### TASK GOAL
Read the records beneath this task and copy every line that contains the string "同时验收".

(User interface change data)
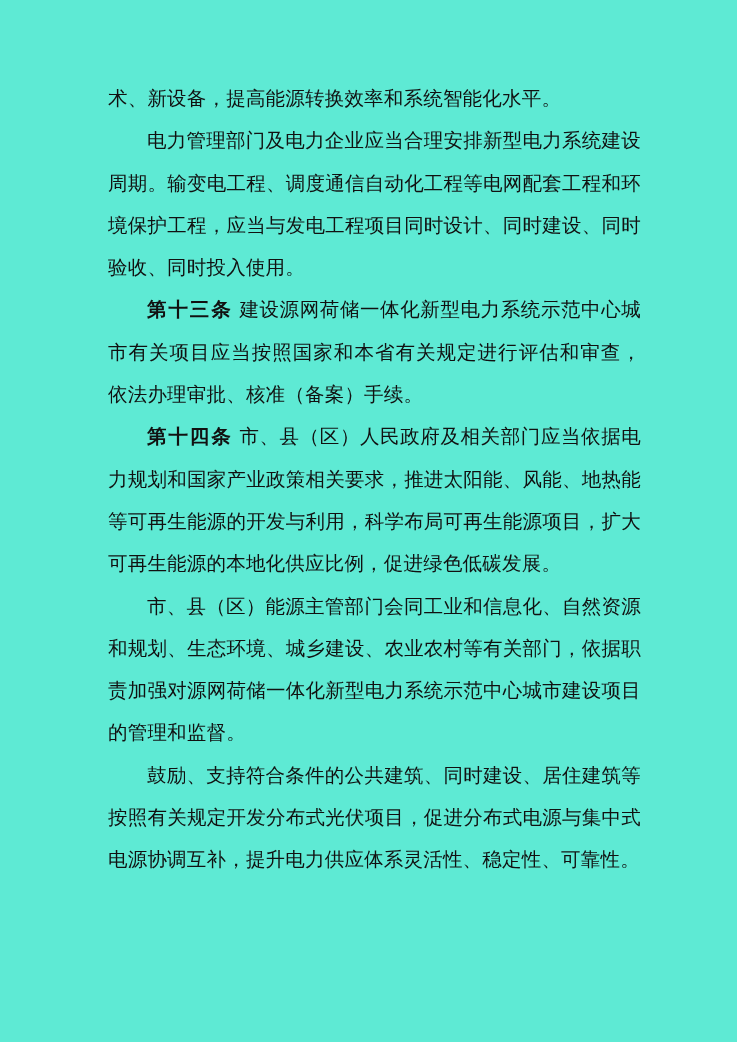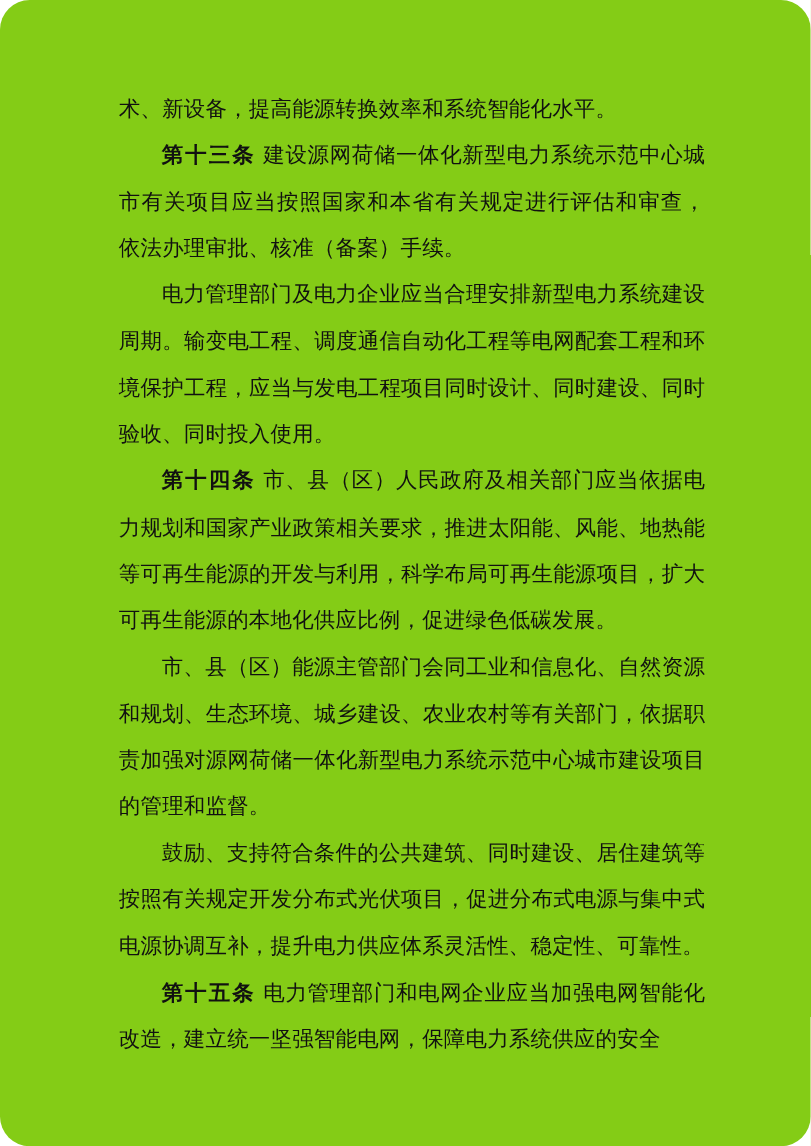--- a/index.html
+++ b/index.html
@@ -11,25 +11,24 @@
     width: 737px;
     height: 1042px;
     font-family: "DejaVu Sans", "Liberation Sans", sans-serif;
     color: #111111;
     -webkit-font-smoothing: antialiased;
   }
   .page {
     position: relative;
     width: 737px;
     height: 1042px;
-    background: #84cc16;
+    background: #5eead4;
     box-sizing: border-box;
     padding: 78px 96px 40px 108px;
     overflow: hidden;
-    border-radius: 27px;
   }
   .body-text {
     font-size: 19.5px;
     line-height: 42.3px;
     text-align: justify;
     text-justify: inter-ideograph;
     letter-spacing: 0.2px;
   }
   .para {
     margin: 0;
@@ -44,26 +43,25 @@
   }
 </style>
 </head>
 <body>
 
 <div class="page">
   <div class="body-text">
 
     <p class="para"><span>术、新设备，提高能源转换效率和系统智能化水平。</span></p>
 
+    <p class="para indent"><span>电力管理部门及电力企业应当合理安排新型电力系统建设周期。输变电工程、调度通信自动化工程等电网配套工程和环境保护工程，应当与发电工程项目同时设计、同时建设、同时验收、同时投入使用。</span></p>
+
     <p class="para indent"><span class="heading-run">第十三条</span><span>  建设源网荷储一体化新型电力系统示范中心城市有关项目应当按照国家和本省有关规定进行评估和审查， 依法办理审批、核准（备案）手续。</span></p>
-
-    <p class="para indent"><span>电力管理部门及电力企业应当合理安排新型电力系统建设周期。输变电工程、调度通信自动化工程等电网配套工程和环境保护工程，应当与发电工程项目同时设计、同时建设、同时验收、同时投入使用。</span></p>
 
     <p class="para indent"><span class="heading-run">第十四条</span><span>  市、县（区）人民政府及相关部门应当依据电力规划和国家产业政策相关要求，推进太阳能、风能、地热能等可再生能源的开发与利用，科学布局可再生能源项目，扩大可再生能源的本地化供应比例，促进绿色低碳发展。</span></p>
 
     <p class="para indent"><span>市、县（区）能源主管部门会同工业和信息化、自然资源和规划、生态环境、城乡建设、农业农村等有关部门，依据职责加强对源网荷储一体化新型电力系统示范中心城市建设项目的管理和监督。</span></p>
 
     <p class="para indent"><span>鼓励、支持符合条件的公共建筑、同时建设、居住建筑等按照有关规定开发分布式光伏项目，促进分布式电源与集中式电源协调互补，提升电力供应体系灵活性、稳定性、可靠性。</span></p>
 
-    <p class="para indent"><span class="heading-run">第十五条</span><span>  电力管理部门和电网企业应当加强电网智能化改造，建立统一坚强智能电网，保障电力系统供应的安全</span></p>
 
   </div>
 </div>
 
 </body></html>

### WRITTEN SOLUTION
+    <p class="para indent"><span>电力管理部门及电力企业应当合理安排新型电力系统建设周期。输变电工程、调度通信自动化工程等电网配套工程和环境保护工程，应当与发电工程项目同时设计、同时建设、同时验收、同时投入使用。</span></p>
-    <p class="para indent"><span>电力管理部门及电力企业应当合理安排新型电力系统建设周期。输变电工程、调度通信自动化工程等电网配套工程和环境保护工程，应当与发电工程项目同时设计、同时建设、同时验收、同时投入使用。</span></p>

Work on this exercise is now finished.